Pazartesi, Nisan 23

Umut

Bu sene Galatasaray ile 3 maç yaptık. Oynanan top itibariyle 3'ünde de açık ara ezildik. Galatasaray daha üstün olan taraftı bile diyemiyorum, ezildik. Akşam gazetesinde 4 tane madde sıralamışlar, 4.sü Hakan Balta'nın bizim sağ kanadı otobana çevirdiği. Düşünün artık, Hakan Balta gibi yetenekleri sınırlı bir adam, aklıma her seferinde Karpaty deplasmanını getiren adam, bir kanadı otobana çevirebiliyorsa oturup düşünmek lazım.

**Alıştırmalar:**
- 1) Yazıya göre bu sene Galatasaray ile kaç maç yapılmış?
- 2) Yazının "Bu sene Galatasaray" sözleriyle başlayıp "oturup düşünmek lazım." sözleriyle biten kısmını kelimesi kelimesine yazın.

**Kayıtlı Veriler:**
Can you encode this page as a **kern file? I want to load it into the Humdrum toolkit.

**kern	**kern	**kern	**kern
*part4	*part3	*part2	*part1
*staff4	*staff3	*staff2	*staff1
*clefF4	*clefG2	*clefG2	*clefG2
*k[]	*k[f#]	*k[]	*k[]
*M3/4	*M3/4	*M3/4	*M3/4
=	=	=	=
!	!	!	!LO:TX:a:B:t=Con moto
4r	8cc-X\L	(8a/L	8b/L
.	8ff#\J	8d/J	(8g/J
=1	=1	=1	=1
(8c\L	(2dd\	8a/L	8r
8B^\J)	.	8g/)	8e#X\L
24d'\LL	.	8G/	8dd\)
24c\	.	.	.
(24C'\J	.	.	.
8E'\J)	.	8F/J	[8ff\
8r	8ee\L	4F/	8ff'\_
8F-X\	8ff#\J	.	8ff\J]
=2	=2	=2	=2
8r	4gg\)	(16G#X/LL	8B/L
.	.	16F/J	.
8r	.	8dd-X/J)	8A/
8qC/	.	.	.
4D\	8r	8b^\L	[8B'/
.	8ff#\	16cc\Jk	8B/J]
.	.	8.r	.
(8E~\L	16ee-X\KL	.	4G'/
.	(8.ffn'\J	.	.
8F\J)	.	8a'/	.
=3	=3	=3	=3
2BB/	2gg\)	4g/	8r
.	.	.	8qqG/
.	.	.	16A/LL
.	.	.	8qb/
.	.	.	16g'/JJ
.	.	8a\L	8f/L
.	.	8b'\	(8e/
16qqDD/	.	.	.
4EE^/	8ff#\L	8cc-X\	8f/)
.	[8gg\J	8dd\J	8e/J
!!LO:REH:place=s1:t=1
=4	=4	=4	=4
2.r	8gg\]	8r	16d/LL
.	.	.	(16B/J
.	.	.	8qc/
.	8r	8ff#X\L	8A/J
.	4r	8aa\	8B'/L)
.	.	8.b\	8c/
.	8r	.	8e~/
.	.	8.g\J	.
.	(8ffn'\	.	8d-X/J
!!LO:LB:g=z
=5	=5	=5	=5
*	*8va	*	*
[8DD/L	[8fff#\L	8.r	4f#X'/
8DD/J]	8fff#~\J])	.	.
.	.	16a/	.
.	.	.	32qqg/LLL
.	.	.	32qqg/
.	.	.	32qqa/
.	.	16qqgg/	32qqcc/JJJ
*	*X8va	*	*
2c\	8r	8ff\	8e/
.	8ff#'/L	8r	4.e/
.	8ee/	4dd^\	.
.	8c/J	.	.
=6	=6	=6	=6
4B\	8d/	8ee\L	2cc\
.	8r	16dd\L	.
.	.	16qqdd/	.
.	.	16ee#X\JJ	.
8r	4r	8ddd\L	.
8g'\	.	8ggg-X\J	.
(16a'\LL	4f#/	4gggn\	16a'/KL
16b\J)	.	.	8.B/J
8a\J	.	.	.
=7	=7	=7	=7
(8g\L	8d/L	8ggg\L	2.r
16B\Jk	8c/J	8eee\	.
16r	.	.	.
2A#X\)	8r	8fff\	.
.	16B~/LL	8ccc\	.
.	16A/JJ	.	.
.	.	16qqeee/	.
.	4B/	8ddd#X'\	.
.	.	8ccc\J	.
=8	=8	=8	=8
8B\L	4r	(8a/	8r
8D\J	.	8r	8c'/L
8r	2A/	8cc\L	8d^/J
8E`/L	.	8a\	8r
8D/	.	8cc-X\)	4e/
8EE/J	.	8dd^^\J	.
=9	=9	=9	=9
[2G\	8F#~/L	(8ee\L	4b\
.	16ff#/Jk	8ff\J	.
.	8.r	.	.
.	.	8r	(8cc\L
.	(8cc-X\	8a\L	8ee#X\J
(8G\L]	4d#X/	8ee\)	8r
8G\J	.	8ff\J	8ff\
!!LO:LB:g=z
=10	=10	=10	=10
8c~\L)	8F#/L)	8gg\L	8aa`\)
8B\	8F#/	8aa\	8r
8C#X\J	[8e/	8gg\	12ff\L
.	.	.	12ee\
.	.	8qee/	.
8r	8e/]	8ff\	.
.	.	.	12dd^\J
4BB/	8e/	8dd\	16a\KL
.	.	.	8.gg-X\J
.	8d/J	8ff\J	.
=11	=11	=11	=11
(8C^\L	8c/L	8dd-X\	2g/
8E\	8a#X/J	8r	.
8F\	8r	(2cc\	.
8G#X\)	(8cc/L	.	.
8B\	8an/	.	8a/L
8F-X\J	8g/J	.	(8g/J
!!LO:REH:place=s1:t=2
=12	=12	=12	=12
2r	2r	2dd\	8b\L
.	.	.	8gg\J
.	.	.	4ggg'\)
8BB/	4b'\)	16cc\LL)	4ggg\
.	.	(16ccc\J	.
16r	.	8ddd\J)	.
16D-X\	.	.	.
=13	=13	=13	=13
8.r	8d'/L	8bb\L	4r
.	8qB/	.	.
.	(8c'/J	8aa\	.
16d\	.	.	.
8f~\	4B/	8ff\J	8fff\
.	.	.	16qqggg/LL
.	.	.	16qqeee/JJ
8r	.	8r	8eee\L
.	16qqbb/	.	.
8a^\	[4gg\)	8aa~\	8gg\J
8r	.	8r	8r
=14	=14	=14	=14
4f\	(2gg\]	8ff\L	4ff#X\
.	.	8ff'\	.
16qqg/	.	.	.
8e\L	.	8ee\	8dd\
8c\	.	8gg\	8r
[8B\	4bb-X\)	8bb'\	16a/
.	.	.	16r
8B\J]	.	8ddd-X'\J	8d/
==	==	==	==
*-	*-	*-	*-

**Görev Yanıtları:**
- 1) 3 maç.

- 2)
Bu sene Galatasaray ile 3 maç yaptık. Oynanan top itibariyle 3'ünde de açık ara ezildik. Galatasaray daha üstün olan taraftı bile diyemiyorum, ezildik. Akşam gazetesinde 4 tane madde sıralamışlar, 4.sü Hakan Balta'nın bizim sağ kanadı otobana çevirdiği. Düşünün artık, Hakan Balta gibi yetenekleri sınırlı bir adam, aklıma her seferinde Karpaty deplasmanını getiren adam, bir kanadı otobana çevirebiliyorsa oturup düşünmek lazım.